Meteore Serie A degli Anni 90: i giocatori che si sono rivelati promesse incompiute
Passati senza quasi lasciare il segno, ma ancora oggi nella memoria dei tifosi, trasformati spesso in vere e proprie icone. Nella giornata che #SkySportClassic dedica agli Anni Novanta, ricordiamo meteore e bidoni che hanno segnato quel decennio, dal "Cobra" Pancev a Esnaider, da Bartelt a Marcio Santos

Caio (Inter, 1995-96)
Faccia da bravo ragazzo, sorridente, solare. Mica come quel suo connazionale dall’aria corrucciata con cui arriva in nerazzurro nell’estate del 95. L’altro si chiama Roberto Carlos ed è un campione vero, come si scoprirà presto; mentre Caio, dopo un’anonima stagione senza reti all’Inter, chiude la sua esperienza italiana al Napoli. Senza reti, ovviamente

Winston Bogarde (Milan, 1997-98)
Solo top club nel suo curriculum: Ajax, Milan, Barcellona, Chelsea. Con relativi stipendi da top-player, lui che alla fine era un modestissimo difensore che l’organizzazione dell’Ajax aveva mascherato da campione. I rossoneri scommettono su di lui nell’estate in cui prelevano anche Kluivert, ma dopo 3 partite si arrendono

Ivan De la Peña (Lazio, 1998-99)
Il Piccolo Buddha è la risposta laziale, con un anno di ritardo, all’interista Ronaldo, lui che nel Barcellona era l’assistman preferito del Fenomeno, con le sue verticalizzazioni al laser. Pagato 30 miliardi di lire e con un ingaggio mostruoso (6 miliardi a stagione), si rivela un flop clamoroso

Sebastian Rambert (Inter, 1995-96)
La sua vicenda sarà legata per sempre a quella di capitan Zanetti, se si pensa che approdarono all’Inter insieme (come testimoniano le foto dell’epoca che li ritraggono in improbabili giacche e cravatte con Facchetti) e che, dei due, lui era ritenuto il campione dal sicuro avvenire. La storia ci ha raccontato il contrario: l’Aeroplanino ripartirà senza neanche debuttare in campionato, mentre Zanetti scriverà la storia del club

Sergio Zarate (Ancona, 1992-93)
Fratello maggiore di Mauro, che in Italia avrà più fortuna, sbarca in A con la sua folta chioma e la fama del rapace dell’area di rigore. Le uniche due reti che segnerà gliele concede il Foggia di Zeman: per il resto, tanto materiale fornito a “Mai dire gol”

Ciriaco Sforza (Inter, 1996-97)
Potere di una battuta. Quella del film di Aldo, Giovanni e Giacomo gli ha regalato la vera fama, dato che – prima che Giacomino utilizzasse la sua maglia come pigiama perché “quella di Ronaldo era finita” – era passato in nerazzurro senza lasciare traccia

Hristo Stoichkov (Parma, 1995-96)

Sezione dati

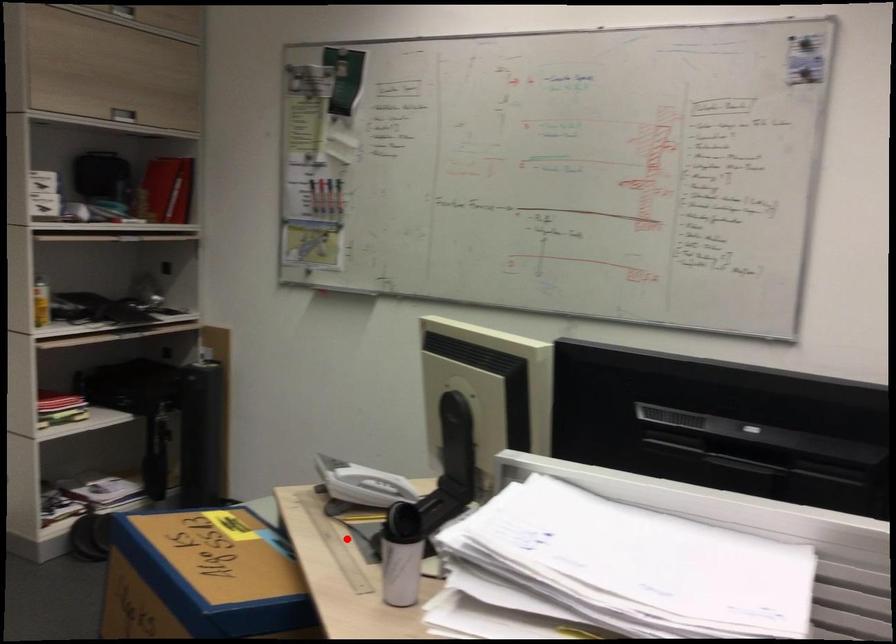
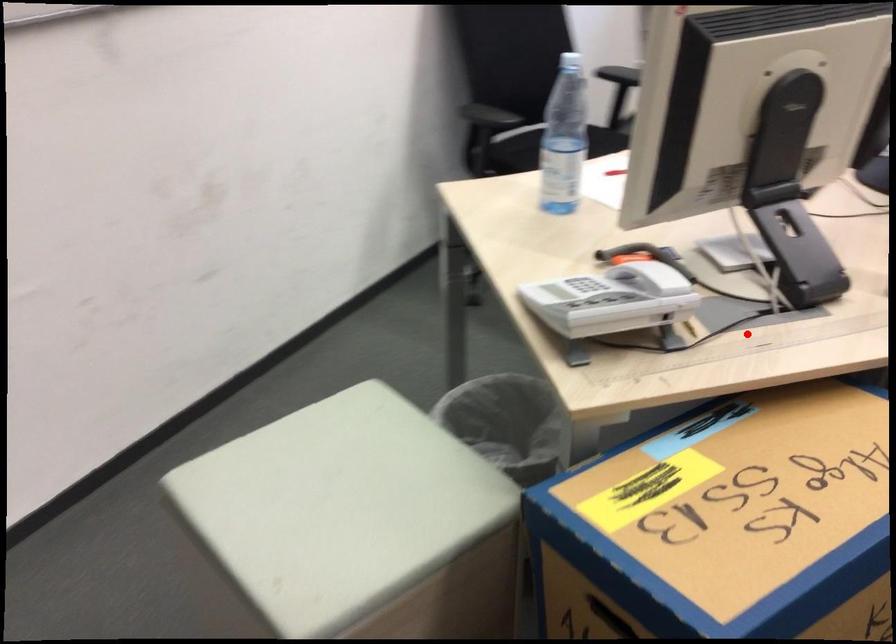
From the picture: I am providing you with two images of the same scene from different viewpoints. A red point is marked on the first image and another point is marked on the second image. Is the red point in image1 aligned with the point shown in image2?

Compito
Trascriva nuovamente il brano sulle meteore della Serie A, iniziando dalle parole "Sebastian Rambert (Inter, 1995-96)" e fermandosi dopo "Sforza (Inter, 1996-97)", e rinomini "Inter" in "Internazionale".

Soluzione scritta
Sebastian Rambert (Internazionale, 1995-96)
La sua vicenda sarà legata per sempre a quella di capitan Zanetti, se si pensa che approdarono all’Internazionale insieme (come testimoniano le foto dell’epoca che li ritraggono in improbabili giacche e cravatte con Facchetti) e che, dei due, lui era ritenuto il campione dal sicuro avvenire. La storia ci ha raccontato il contrario: l’Aeroplanino ripartirà senza neanche debuttare in campionato, mentre Zanetti scriverà la storia del club

Sergio Zarate (Ancona, 1992-93)
Fratello maggiore di Mauro, che in Italia avrà più fortuna, sbarca in A con la sua folta chioma e la fama del rapace dell’area di rigore. Le uniche due reti che segnerà gliele concede il Foggia di Zeman: per il resto, tanto materiale fornito a “Mai dire gol”

Ciriaco Sforza (Internazionale, 1996-97)